Le moins qu’on puisse dire, c’est que ce n’était pas un bon week-end pour les Olympiques. Marseille a perdu comme tous les ans depuis 1977 à Bordeaux. Le score n’était donc pas une surprise. La manière en revanche, a vraiment laissé à désirer. Trop de joueurs semblent avoir l’esprit ailleurs et d’autres ne jouent plus, à l’image de Rami, Gustavo ou Rolando. Bien souvent, on a pu contester les choix tactiques de Rudi Garcia cette saison, mais je n’avais jamais vu une telle aberration, avec Amavi quasiment milieu gauche tandis que Radonjic jouait arrière gauche. C’était juste n’importe quoi. C’est d’ailleurs dans une position aberrante pour lui que le Serbe a concédé un penalty pour une main évidente, péno transformé par Kamano.
En seconde période, il n’y a pas eu de réaction de l’OM. Thauvin a été inexistant, Balotelli est rentré pour se chauffer avec ses adversaires et en profiter pour péter le nez de Pablo, ce dernier étant expulsé pour une mauvaise réaction sur l’Italien. Et De Préville, qu’on n’avait pas vu aussi fort depuis un bon moment a donné un aspect plus large à cette victoire. Voilà, Bordeaux a fait son match, on peut même dire que les Girondins seraient beaucoup mieux classés qu’ils ne le sont s’ils avaient joué tous leurs matchs cette saison comme celui-ci. Il faudra peut-être s’interroger sur ce phénomène.

::::::::

• _EXERCICES PROPOSÉS_
1/ Répondez à ces questions sur le compte rendu du match Bordeaux–Marseille :
(a) Quel joueur a transformé le penalty ?
(b) Quel joueur a été expulsé en seconde période ?
(c) Depuis quelle année Marseille perd-il chaque année à Bordeaux ?
2/ Rédigez la suite du compte rendu du match Bordeaux–Marseille à partir de sa dernière phrase.

Entrées du jeu de données
::::::::

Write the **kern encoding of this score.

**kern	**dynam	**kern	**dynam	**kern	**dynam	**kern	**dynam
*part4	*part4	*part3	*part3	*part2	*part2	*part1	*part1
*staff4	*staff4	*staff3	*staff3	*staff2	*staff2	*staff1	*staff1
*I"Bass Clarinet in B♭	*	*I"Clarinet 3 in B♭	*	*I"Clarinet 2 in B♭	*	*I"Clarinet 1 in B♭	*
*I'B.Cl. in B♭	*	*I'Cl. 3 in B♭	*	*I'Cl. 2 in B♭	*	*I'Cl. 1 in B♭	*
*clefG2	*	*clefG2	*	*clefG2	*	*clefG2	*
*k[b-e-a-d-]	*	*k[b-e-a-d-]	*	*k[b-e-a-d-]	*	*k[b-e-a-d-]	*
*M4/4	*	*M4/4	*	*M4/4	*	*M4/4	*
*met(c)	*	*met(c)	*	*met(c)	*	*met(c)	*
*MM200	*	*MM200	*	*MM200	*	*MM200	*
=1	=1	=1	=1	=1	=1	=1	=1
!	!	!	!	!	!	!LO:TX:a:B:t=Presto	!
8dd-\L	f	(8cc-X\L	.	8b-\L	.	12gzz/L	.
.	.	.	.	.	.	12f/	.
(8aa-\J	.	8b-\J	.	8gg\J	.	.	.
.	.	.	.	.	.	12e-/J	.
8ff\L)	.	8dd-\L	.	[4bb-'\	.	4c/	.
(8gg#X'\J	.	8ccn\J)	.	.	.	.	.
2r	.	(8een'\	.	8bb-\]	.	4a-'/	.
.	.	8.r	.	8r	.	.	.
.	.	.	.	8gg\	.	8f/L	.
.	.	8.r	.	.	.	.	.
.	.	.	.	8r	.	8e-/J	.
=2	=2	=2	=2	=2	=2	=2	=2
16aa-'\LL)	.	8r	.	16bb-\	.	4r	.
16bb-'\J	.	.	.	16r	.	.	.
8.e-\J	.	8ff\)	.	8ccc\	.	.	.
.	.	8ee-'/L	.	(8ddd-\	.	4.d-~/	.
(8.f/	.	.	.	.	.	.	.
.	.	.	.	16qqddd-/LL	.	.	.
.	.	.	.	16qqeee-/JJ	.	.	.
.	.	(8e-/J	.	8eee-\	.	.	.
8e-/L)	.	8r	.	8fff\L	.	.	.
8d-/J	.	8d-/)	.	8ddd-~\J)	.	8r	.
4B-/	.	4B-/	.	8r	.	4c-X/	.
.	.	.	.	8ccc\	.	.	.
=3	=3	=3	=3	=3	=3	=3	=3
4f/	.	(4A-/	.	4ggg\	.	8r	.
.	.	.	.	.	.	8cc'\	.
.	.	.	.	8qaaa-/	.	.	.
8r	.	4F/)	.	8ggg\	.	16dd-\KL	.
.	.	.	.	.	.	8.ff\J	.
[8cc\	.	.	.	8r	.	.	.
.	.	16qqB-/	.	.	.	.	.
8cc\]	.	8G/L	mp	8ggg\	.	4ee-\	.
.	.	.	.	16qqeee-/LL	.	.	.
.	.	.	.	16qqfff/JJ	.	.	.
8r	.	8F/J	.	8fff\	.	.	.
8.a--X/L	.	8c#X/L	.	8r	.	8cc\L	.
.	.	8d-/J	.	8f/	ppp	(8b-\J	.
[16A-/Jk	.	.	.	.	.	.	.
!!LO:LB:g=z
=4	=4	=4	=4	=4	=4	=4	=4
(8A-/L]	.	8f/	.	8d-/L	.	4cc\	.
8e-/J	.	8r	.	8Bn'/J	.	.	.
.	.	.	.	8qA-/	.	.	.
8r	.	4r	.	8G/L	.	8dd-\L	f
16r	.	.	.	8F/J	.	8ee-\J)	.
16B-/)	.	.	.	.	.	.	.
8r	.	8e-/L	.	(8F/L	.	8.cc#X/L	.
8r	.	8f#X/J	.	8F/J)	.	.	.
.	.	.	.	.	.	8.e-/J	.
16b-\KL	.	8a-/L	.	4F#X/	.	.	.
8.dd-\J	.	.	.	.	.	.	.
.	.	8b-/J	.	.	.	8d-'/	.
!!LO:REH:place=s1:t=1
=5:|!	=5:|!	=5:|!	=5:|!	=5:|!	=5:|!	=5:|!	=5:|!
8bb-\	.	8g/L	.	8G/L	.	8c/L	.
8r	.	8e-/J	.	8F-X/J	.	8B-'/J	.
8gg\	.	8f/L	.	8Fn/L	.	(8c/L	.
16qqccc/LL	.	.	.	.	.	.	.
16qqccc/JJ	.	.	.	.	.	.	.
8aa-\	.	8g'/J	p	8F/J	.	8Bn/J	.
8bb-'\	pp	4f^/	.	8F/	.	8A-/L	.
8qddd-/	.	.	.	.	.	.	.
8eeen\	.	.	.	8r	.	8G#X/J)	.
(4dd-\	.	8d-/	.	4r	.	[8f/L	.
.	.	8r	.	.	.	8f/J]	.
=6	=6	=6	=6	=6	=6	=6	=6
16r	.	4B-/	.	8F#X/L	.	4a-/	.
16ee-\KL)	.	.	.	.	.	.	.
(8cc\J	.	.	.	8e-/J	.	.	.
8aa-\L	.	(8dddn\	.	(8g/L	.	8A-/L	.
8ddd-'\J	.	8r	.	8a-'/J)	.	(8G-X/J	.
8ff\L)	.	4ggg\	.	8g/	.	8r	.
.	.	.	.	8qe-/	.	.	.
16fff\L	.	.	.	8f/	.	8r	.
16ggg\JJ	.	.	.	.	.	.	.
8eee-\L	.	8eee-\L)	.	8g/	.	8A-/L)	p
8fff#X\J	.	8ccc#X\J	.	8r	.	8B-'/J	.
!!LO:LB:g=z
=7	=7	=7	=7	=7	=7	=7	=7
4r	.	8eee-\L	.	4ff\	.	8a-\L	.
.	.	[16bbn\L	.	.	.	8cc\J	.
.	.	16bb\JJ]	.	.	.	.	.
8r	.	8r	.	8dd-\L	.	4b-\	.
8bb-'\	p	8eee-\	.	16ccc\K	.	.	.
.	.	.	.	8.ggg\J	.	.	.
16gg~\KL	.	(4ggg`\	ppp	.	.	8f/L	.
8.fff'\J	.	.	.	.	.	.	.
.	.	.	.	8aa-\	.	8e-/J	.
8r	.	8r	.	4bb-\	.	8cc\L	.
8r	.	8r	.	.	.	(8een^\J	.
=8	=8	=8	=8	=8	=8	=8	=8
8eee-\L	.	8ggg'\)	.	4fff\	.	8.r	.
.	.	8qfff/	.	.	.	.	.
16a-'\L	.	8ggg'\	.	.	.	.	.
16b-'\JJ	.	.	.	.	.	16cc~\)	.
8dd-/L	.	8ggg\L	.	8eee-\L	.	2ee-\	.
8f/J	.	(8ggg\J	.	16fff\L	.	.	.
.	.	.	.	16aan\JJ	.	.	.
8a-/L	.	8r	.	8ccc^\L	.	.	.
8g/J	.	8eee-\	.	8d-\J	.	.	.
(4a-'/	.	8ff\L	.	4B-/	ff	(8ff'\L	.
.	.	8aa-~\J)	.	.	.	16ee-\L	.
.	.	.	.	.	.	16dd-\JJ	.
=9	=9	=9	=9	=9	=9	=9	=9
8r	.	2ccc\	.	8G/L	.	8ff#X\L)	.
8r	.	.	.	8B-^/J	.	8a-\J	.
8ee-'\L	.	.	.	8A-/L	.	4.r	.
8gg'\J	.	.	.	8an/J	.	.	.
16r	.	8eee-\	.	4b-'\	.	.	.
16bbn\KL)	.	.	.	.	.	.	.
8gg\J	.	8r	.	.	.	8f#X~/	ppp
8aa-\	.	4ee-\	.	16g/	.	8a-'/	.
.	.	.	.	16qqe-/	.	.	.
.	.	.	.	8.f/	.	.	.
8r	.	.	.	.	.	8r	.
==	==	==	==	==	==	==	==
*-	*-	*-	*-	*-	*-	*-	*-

::::::::

• _RÉPONSES FOURNIES_
1/
(a) Kamano.
(b) Pablo.
(c) Depuis 1977.

2/
On pouvait donc penser que Lyon allait profiter de l’échec des Phocéens pour les enfoncer au classement. Il n’en a rien été dans un match absolument lunaire dans un Groupama Stadium à moitié vide et une ambiance très hostile. Pourtant, l’OL avait parfaitement attaqué son match en ouvrant le score dès la 37e seconde de jeu par Terrier. Mais derrière, on a vu une défense lyonnaise totalement aux abois, à l’image de Marcelo qui, comme contre Rennes, a été catastrophique. L’égalisation de SaÏd après un une-deux avec Tavares est plutôt jolie, les deux autres buts dijonnais étant très chanceux avec la frappe de Saïd déviée par Marcelo dans son but et le CSC de Rafael.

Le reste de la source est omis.